В первые дни их совместной жизни, которая так внезапно и без всяких формальностей началась шесть месяцев назад, ее бесхитростные, скрытые от глаз достоинства приводили его в восторг самой своей неожиданностью; они проглядывали вдруг и загорались ярким светом, потом тускнели, потом снова вспыхивали, она была не просто единственной звездой на его небосклоне, а целым мерцающим созвездием.

Их гостиная была невзрачной комнатой, очень маленькой, но с очень высоким потолком. Голенастая газовая труба устремлялась с середины потолка вниз, к середине стола, словно сгорала от желания узнать, какого цвета скатерть — розовая, желтая или коричневатая, а решить это и в самом деле было трудно, но, убедившись, что скатерть, какого бы оттенка она ни была, вся испещрена пятнами от чашек и завалена большими конвертами, труба в приливе разочарования резко изгибалась, принимала горизонтальное положение и высовывала синий язык пламени у репродукции Моны Лизы, висевшей над камином.

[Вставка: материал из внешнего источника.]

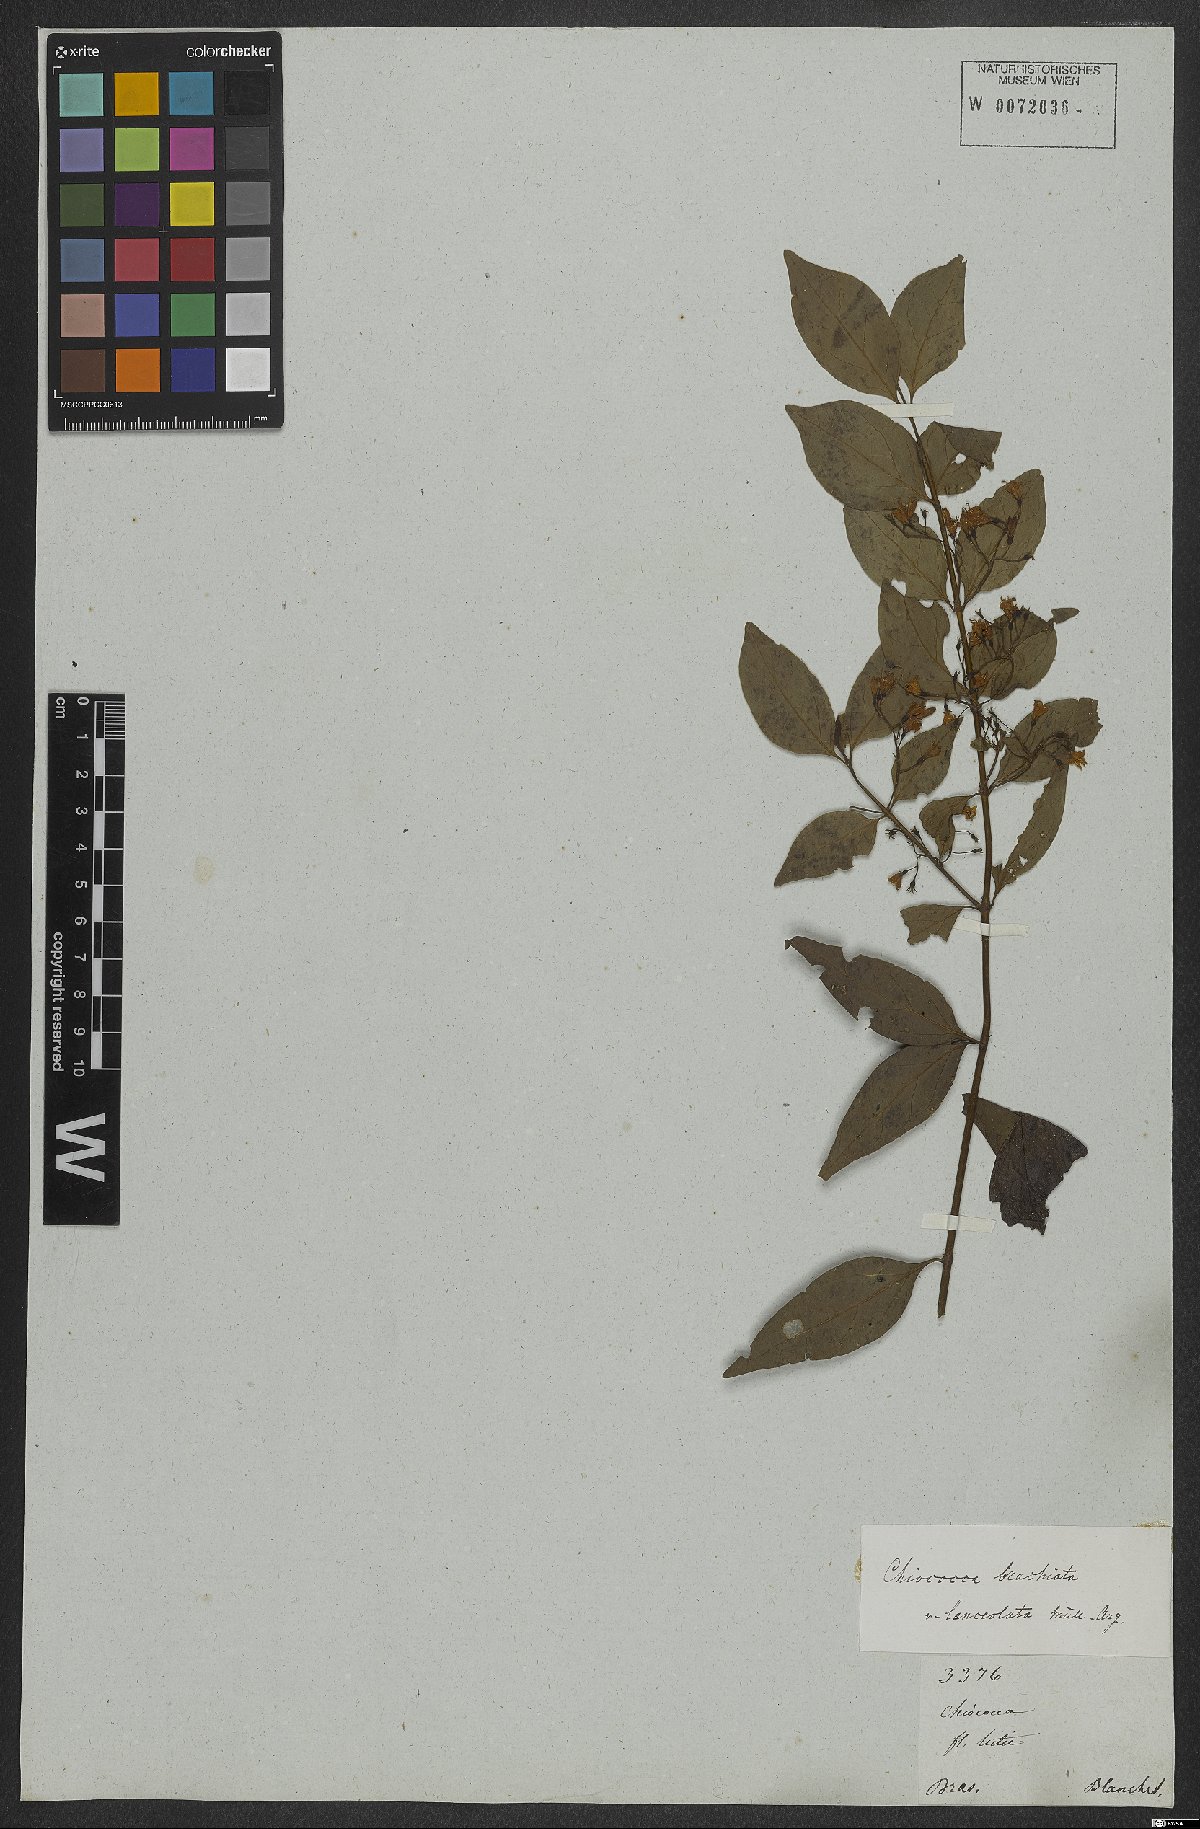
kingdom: Plantae
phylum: Tracheophyta
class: Magnoliopsida
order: Gentianales
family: Rubiaceae
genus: Chiococca
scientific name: Chiococca alba
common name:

Эти конверты были для Лалли сущей пыткой, они-то и представляли собой чудовищное и мерзкое явление, которого она не могла понять. Они постоянно валялись на столе или где-нибудь еще в комнате, распухшие от рукописей, которые никто из редакторов не желал принимать, хотя сами небось даже не удосуживались их прочесть, — и вот наступил тот критический момент, когда, как заявила Лалли, необходимо было что-то сделать. Рептон уже и так делал все, что мог, — неустанно писал дни и ночи напролет, но все его проекты оказывались несостоятельными и увядали на корню, так что утром, в полдень и вечером он получал свои рукописи обратно, никому не нужные, как прошлогодний снег. Он был подавлен, он выдохся, зашел в тупик. А больше он просто ничего не умел, решительно ничего. Он обладал только своим изумительным даром, в остальном, Лалли это знала, он был ни к чему не приспособлен, и эти издатели с тупым упорством убивали его. Уже несколько недель, как они с Филом не обедали по-настоящему. Теперь, если им перепадало что-нибудь вкусное и сытное, они садились за стол молча, сосредоточенно и уничтожали все подчистую. Насколько Лалли могла судить, никаких видов на регулярные обеды ни сейчас, ни в будущем у них не имелось, но хуже всего то, что Филип был слишком горд: он был такой гордый, что не мог просить о помощи! Правда, это не помешало бы ему принять ее, если бы ему ее предложили, нет, нет, если бы помощь пришла, он был бы счастлив. А так его уязвимая, пугливая гордость словно скручивала его в узел, и он не мог просить, он походил на раненого зверя, который прячет свою боль от всего света. Только Лалли знала, как ему плохо, но почему этого не видели другие, эти негодяи издатели? Ему самому так мало было нужно, и он был такой великодушный!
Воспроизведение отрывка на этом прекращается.